— start DATA EXTRACT —

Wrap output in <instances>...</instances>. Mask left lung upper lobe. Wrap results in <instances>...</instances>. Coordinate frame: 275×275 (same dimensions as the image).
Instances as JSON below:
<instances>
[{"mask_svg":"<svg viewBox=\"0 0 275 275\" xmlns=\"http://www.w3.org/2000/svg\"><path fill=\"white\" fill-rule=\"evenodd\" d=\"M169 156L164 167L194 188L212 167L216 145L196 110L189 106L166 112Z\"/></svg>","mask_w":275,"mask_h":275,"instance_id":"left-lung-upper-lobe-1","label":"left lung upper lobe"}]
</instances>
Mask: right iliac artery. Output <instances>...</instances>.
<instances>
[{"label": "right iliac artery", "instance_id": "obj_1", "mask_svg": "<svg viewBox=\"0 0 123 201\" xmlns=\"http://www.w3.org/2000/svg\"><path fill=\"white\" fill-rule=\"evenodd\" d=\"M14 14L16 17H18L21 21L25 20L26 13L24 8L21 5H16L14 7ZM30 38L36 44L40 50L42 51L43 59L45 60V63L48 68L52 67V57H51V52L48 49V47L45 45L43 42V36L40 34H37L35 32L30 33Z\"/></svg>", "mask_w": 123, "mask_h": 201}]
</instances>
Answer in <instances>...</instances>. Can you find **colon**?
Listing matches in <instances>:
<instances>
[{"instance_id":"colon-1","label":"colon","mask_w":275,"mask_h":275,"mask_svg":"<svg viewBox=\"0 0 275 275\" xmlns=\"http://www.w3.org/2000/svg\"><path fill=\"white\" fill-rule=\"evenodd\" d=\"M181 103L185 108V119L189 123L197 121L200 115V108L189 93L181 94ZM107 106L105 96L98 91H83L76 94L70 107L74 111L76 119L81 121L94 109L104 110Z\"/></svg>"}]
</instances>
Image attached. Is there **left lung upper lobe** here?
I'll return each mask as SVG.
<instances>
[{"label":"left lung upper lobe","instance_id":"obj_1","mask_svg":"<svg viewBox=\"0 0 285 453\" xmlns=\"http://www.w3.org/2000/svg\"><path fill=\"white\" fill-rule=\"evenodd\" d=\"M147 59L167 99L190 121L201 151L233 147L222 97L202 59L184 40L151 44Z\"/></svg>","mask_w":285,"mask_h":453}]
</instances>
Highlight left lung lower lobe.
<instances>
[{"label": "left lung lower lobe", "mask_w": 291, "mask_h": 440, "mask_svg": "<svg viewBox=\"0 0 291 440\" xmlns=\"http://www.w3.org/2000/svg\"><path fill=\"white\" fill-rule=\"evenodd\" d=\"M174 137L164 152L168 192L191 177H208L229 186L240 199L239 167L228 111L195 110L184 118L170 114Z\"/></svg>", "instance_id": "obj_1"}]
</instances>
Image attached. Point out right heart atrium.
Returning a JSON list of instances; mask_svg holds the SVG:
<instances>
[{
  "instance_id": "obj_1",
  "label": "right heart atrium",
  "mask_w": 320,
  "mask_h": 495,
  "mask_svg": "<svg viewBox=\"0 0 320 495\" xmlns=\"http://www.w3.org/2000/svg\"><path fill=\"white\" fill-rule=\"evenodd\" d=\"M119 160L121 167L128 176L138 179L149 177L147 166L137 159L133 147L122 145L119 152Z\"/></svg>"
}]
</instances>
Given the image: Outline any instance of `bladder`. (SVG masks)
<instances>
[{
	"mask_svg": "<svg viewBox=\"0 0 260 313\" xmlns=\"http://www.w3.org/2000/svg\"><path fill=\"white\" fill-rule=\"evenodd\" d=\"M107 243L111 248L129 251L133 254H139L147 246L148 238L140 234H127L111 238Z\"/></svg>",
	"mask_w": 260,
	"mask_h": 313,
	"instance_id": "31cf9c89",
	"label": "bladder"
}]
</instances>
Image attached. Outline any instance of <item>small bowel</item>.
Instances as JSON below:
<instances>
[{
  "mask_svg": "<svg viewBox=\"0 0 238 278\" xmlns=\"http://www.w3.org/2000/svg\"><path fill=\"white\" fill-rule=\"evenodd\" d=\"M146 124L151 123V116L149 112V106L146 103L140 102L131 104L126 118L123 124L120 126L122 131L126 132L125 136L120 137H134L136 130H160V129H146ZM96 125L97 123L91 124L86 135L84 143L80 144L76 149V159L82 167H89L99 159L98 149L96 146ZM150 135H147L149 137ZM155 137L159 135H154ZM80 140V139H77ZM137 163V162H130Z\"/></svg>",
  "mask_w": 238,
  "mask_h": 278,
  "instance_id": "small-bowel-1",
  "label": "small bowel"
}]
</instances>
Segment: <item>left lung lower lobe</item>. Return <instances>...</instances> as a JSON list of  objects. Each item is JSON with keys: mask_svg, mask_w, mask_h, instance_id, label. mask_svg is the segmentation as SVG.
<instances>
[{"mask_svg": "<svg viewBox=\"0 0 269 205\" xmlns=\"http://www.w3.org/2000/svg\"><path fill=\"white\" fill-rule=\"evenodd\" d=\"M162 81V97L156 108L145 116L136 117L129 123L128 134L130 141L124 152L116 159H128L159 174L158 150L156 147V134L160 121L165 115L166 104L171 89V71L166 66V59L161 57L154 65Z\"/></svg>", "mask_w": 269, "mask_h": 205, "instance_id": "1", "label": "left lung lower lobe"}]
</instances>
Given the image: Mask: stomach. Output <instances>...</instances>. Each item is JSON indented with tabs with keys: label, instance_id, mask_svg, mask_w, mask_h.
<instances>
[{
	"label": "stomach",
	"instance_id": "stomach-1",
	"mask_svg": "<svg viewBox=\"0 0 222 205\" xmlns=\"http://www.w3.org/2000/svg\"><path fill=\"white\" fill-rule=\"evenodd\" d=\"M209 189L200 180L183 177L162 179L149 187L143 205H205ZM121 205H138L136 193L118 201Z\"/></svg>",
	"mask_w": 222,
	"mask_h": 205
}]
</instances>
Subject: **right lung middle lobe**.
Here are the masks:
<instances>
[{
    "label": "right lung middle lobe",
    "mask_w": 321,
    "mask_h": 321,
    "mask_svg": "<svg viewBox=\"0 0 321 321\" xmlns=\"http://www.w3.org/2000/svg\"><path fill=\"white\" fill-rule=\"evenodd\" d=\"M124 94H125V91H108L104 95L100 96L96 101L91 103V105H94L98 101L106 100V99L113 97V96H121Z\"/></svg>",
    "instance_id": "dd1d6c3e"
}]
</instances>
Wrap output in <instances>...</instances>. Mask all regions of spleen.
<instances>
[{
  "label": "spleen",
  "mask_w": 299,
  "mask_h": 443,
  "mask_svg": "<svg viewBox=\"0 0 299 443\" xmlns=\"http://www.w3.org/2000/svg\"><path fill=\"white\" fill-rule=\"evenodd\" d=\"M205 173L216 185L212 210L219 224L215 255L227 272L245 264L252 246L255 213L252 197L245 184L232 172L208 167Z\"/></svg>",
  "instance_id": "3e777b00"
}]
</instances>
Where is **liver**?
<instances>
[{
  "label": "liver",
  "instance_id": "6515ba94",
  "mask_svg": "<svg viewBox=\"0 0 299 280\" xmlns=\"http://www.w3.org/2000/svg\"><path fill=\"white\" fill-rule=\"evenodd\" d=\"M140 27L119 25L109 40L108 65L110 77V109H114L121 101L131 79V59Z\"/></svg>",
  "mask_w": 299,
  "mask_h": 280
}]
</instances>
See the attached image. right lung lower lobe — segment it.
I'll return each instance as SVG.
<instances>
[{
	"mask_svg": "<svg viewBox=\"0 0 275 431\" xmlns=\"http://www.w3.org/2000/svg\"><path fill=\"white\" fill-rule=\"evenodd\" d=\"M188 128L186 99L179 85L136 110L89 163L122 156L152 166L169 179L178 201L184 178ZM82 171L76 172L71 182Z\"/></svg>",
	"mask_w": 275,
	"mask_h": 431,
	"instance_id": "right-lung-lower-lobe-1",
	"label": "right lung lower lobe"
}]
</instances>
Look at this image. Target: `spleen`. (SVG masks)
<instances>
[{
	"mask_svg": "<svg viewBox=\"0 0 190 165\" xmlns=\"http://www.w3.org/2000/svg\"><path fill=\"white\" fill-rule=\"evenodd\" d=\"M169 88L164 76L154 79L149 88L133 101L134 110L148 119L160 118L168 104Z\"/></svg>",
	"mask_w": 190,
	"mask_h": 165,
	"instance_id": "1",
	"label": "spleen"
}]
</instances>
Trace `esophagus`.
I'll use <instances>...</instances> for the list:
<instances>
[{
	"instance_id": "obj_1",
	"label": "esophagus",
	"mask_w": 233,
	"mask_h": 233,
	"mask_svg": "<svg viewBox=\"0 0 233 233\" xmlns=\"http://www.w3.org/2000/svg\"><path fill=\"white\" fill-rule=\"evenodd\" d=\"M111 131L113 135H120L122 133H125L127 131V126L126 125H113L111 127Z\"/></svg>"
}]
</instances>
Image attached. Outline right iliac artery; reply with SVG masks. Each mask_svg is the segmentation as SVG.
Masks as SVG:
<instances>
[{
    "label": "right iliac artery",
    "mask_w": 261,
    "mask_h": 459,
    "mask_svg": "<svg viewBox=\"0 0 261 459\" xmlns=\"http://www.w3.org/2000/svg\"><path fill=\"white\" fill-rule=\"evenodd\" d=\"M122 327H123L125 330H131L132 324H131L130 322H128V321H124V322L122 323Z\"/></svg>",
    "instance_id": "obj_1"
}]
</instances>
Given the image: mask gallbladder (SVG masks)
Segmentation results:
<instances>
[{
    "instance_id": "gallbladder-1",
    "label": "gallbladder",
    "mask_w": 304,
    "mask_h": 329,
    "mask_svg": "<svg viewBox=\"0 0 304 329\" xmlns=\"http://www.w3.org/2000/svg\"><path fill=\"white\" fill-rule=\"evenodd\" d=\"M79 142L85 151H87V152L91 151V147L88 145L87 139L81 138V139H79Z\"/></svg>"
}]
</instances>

— end DATA EXTRACT —

_REQUIRED WORK_. Copy out everything from the line containing "Image attached. Outline right" down to the end of the items, character for character.

_EXERCISE RESPONSE_.
Image attached. Outline right iliac artery; reply with SVG masks. Each mask_svg is the segmentation as SVG.
Masks as SVG:
<instances>
[{
    "label": "right iliac artery",
    "mask_w": 261,
    "mask_h": 459,
    "mask_svg": "<svg viewBox=\"0 0 261 459\" xmlns=\"http://www.w3.org/2000/svg\"><path fill=\"white\" fill-rule=\"evenodd\" d=\"M122 327H123L125 330H131L132 324H131L130 322H128V321H124V322L122 323Z\"/></svg>",
    "instance_id": "obj_1"
}]
</instances>
Given the image: mask gallbladder (SVG masks)
Segmentation results:
<instances>
[{
    "instance_id": "gallbladder-1",
    "label": "gallbladder",
    "mask_w": 304,
    "mask_h": 329,
    "mask_svg": "<svg viewBox=\"0 0 304 329\" xmlns=\"http://www.w3.org/2000/svg\"><path fill=\"white\" fill-rule=\"evenodd\" d=\"M79 142L85 151H87V152L91 151V147L88 145L87 139L81 138V139H79Z\"/></svg>"
}]
</instances>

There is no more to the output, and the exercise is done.